| TASK STATEMENT |
Extend the Python sqlite3 reference below, starting right after its final line in the migration helper.

| TEXT BLOCK |
Get results as dictionaries:

def dict_factory(cursor, row):
    return {col[0]: row[idx] for idx, col in enumerate(cursor.description)}
 
conn.row_factory = dict_factory
cursor = conn.cursor()
 
cursor.execute("SELECT * FROM users")
user = cursor.fetchone()
print(user["name"])  # Access by column name
 
# Built-in Row class
conn.row_factory = sqlite3.Row
cursor = conn.cursor()
cursor.execute("SELECT * FROM users")
user = cursor.fetchone()
print(user["name"])   # By name
print(user[0])        # By index

Transactions

# Auto-commit mode
conn = sqlite3.connect("database.db", isolation_level=None)
 
# Manual transactions
conn = sqlite3.connect("database.db")
try:
    cursor.execute("INSERT INTO users (name) VALUES (?)", ("Test",))
    cursor.execute("UPDATE accounts SET balance = balance - 100")
    conn.commit()
except:
    conn.rollback()
    raise

Updating Data

cursor.execute(
    "UPDATE users SET email = ? WHERE id = ?",
    ("newemail@example.com", 1)
)
print(cursor.rowcount)  # Number of affected rows
conn.commit()

Deleting Data

cursor.execute("DELETE FROM users WHERE id = ?", (1,))
conn.commit()

Common Patterns

Database wrapper class

import sqlite3
from contextlib import contextmanager
 
class Database:
    def __init__(self, path):
        self.path = path
    
    @contextmanager
    def connection(self):
        conn = sqlite3.connect(self.path)
        conn.row_factory = sqlite3.Row
        try:
            yield conn
        finally:
            conn.close()
    
    def execute(self, sql, params=()):
        with self.connection() as conn:
            cursor = conn.cursor()
            cursor.execute(sql, params)
            conn.commit()
            return cursor
    
    def query(self, sql, params=()):
        with self.connection() as conn:
            cursor = conn.cursor()
            cursor.execute(sql, params)
            return cursor.fetchall()
 
db = Database("app.db")
users = db.query("SELECT * FROM users WHERE active = ?", (True,))

Migration helper

def migrate(conn):
    cursor = conn.cursor()
    
    # Check current version
    cursor.execute("PRAGMA user_version")

| LISTED RECORDS |
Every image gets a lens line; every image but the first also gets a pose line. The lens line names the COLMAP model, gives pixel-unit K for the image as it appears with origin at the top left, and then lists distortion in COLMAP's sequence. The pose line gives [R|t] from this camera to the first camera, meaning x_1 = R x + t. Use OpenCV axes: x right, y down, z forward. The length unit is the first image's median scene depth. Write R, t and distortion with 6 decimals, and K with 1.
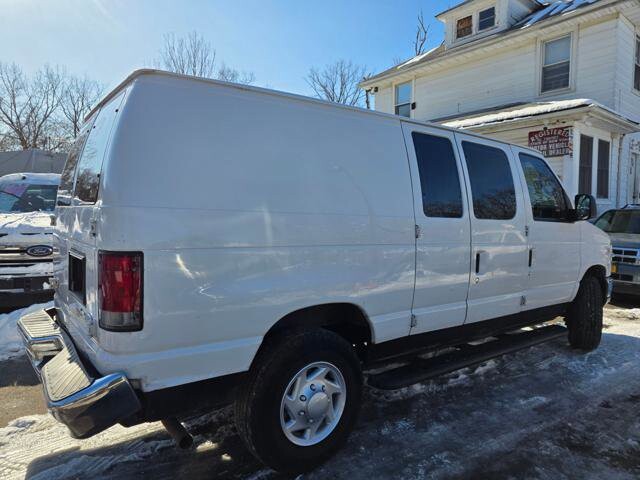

==

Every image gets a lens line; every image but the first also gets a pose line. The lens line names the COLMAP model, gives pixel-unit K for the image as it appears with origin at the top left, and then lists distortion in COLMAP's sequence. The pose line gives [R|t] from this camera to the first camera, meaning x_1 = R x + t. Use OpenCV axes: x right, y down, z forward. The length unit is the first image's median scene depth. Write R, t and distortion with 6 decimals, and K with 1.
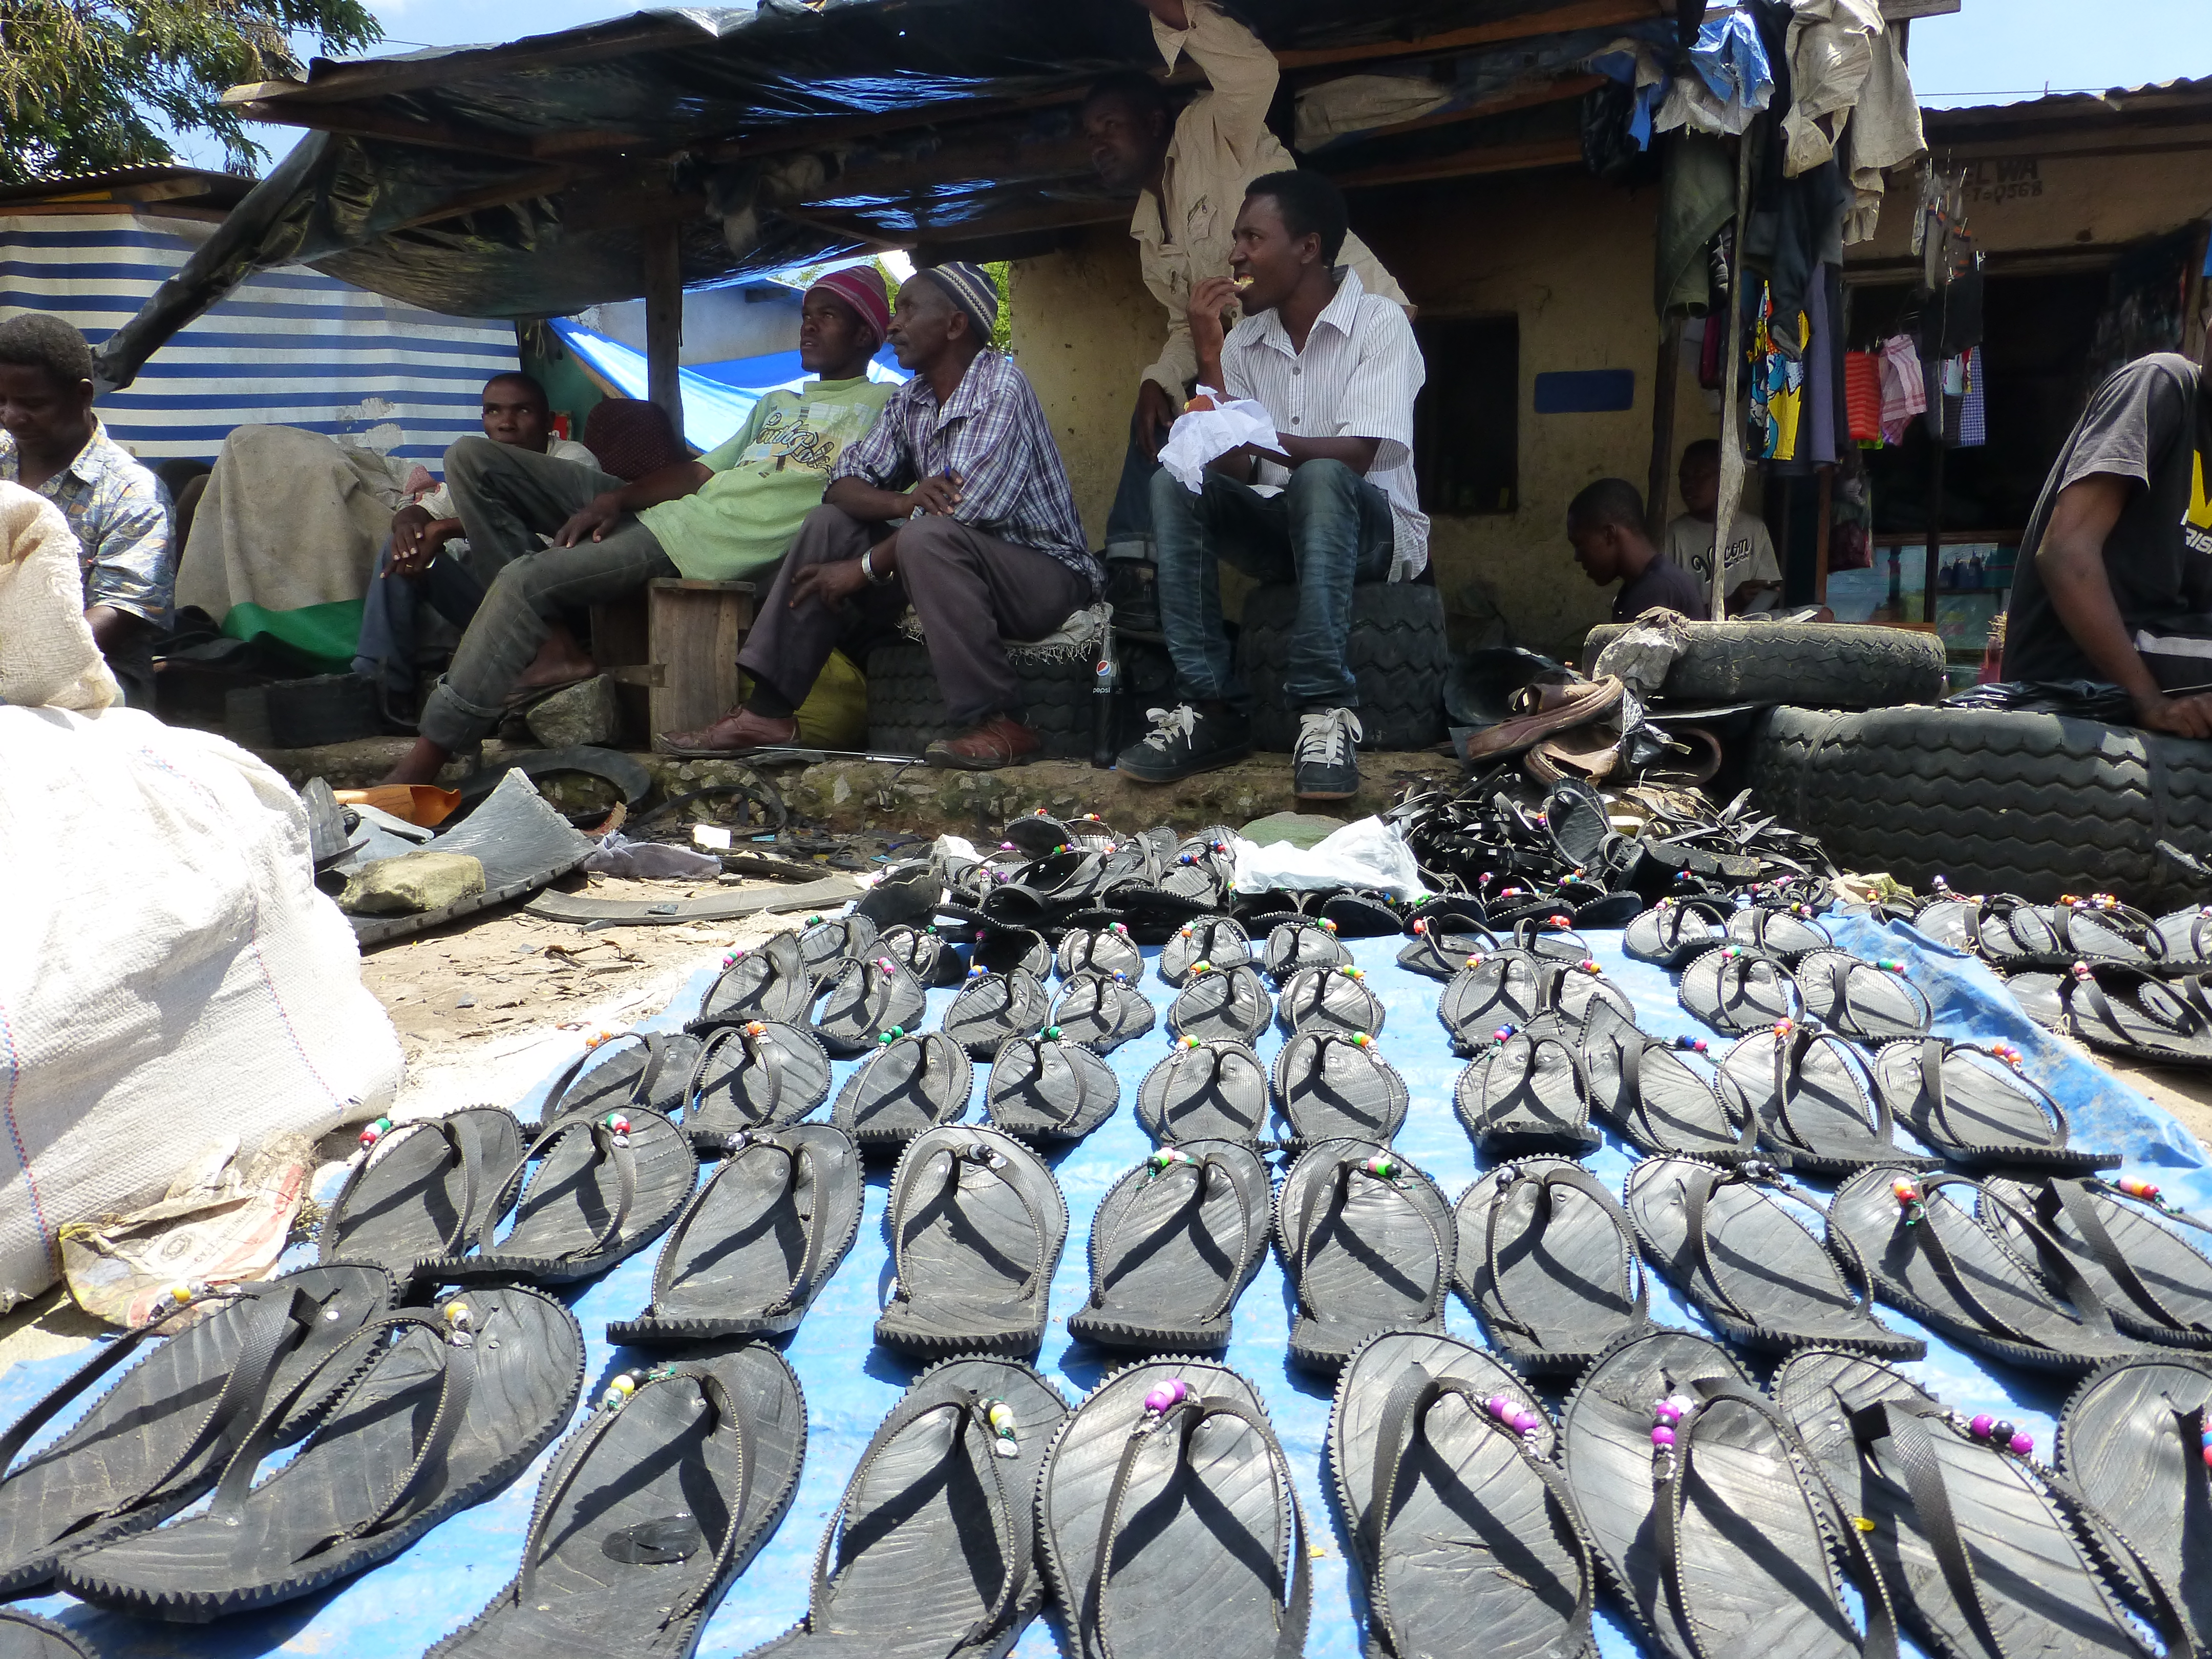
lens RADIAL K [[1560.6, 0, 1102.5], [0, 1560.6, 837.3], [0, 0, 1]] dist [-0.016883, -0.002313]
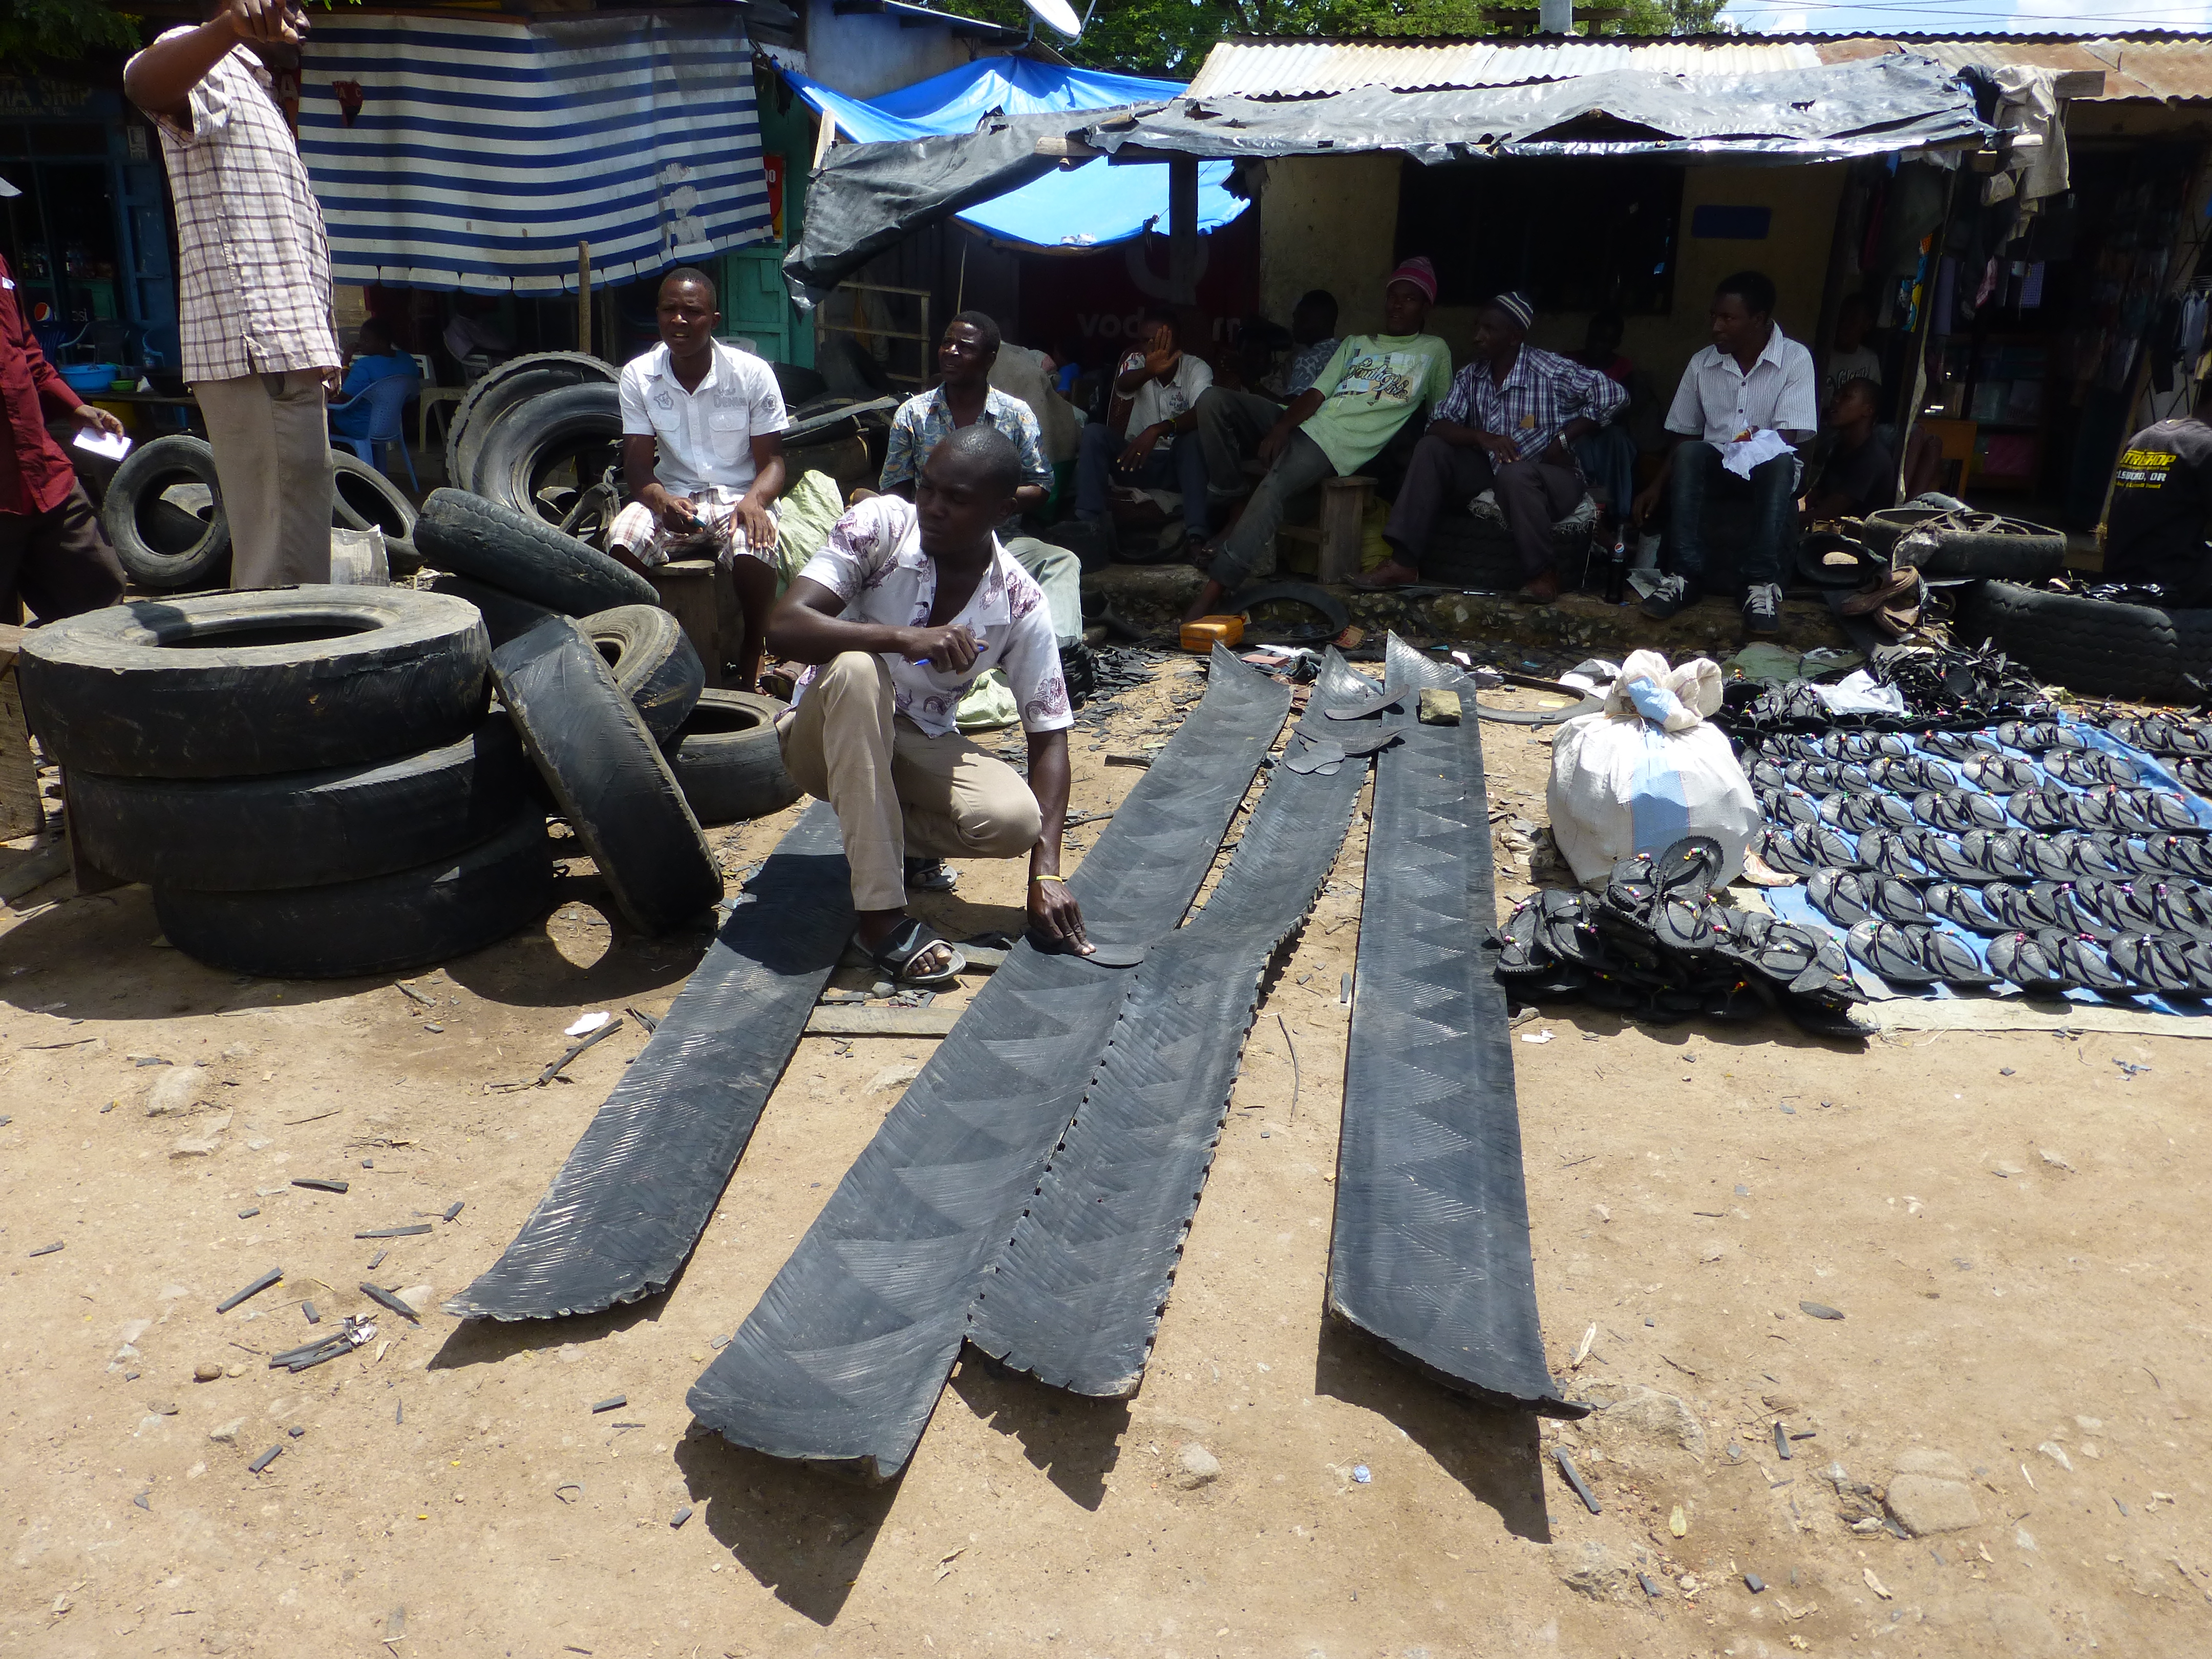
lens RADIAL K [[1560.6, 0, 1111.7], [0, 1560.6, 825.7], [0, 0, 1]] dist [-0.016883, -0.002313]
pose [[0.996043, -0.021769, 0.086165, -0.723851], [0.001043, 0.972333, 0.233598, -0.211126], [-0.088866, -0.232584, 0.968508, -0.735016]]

| ANSWER FOR THE TASK |
    version = cursor.fetchone()[0]
    
    if version < 1:
        cursor.execute("CREATE TABLE users (...)")
        cursor.execute("PRAGMA user_version = 1")
    
    if version < 2:
        cursor.execute("ALTER TABLE users ADD COLUMN active INTEGER DEFAULT 1")
        cursor.execute("PRAGMA user_version = 2")
    
    conn.commit()

Bulk insert

def bulk_insert(conn, table, rows):
    if not rows:
        return
    
    cols = rows[0].keys()
    placeholders = ", ".join("?" * len(cols))
    sql = f"INSERT INTO {table} ({', '.join(cols)}) VALUES ({placeholders})"
    
    cursor = conn.cursor()
    cursor.executemany(sql, [tuple(r.values()) for r in rows])
    conn.commit()

Performance Tips

# Use transactions for bulk operations
cursor.executemany("INSERT ...", many_rows)  # Not individual inserts
 
# Use indexes
cursor.execute("CREATE INDEX idx_users_email ON users(email)")
 
# Use EXPLAIN to analyze queries
cursor.execute("EXPLAIN QUERY PLAN SELECT * FROM users WHERE email = ?", (email,))
 
# WAL mode for concurrent reads
cursor.execute("PRAGMA journal_mode=WAL")

Quick Reference

import sqlite3
 
# Connect
conn = sqlite3.connect("db.sqlite")
cursor = conn.cursor()
 
# Create
cursor.execute("CREATE TABLE t (id INTEGER PRIMARY KEY, name TEXT)")
 
# Insert
cursor.execute("INSERT INTO t (name) VALUES (?)", ("value",))
cursor.executemany("INSERT INTO t (name) VALUES (?)", [("a",), ("b",)])
 
# Query
cursor.execute("SELECT * FROM t WHERE name = ?", ("value",))
row = cursor.fetchone()
rows = cursor.fetchall()
 
# Update/Delete
cursor.execute("UPDATE t SET name = ? WHERE id = ?", ("new", 1))
cursor.execute("DELETE FROM t WHERE id = ?", (1,))
 
# Commit
conn.commit()
 
# Dict results
conn.row_factory = sqlite3.Row

SQLite is perfect for small applications, prototypes, and local data storage. Use parameterized queries to prevent SQL injection.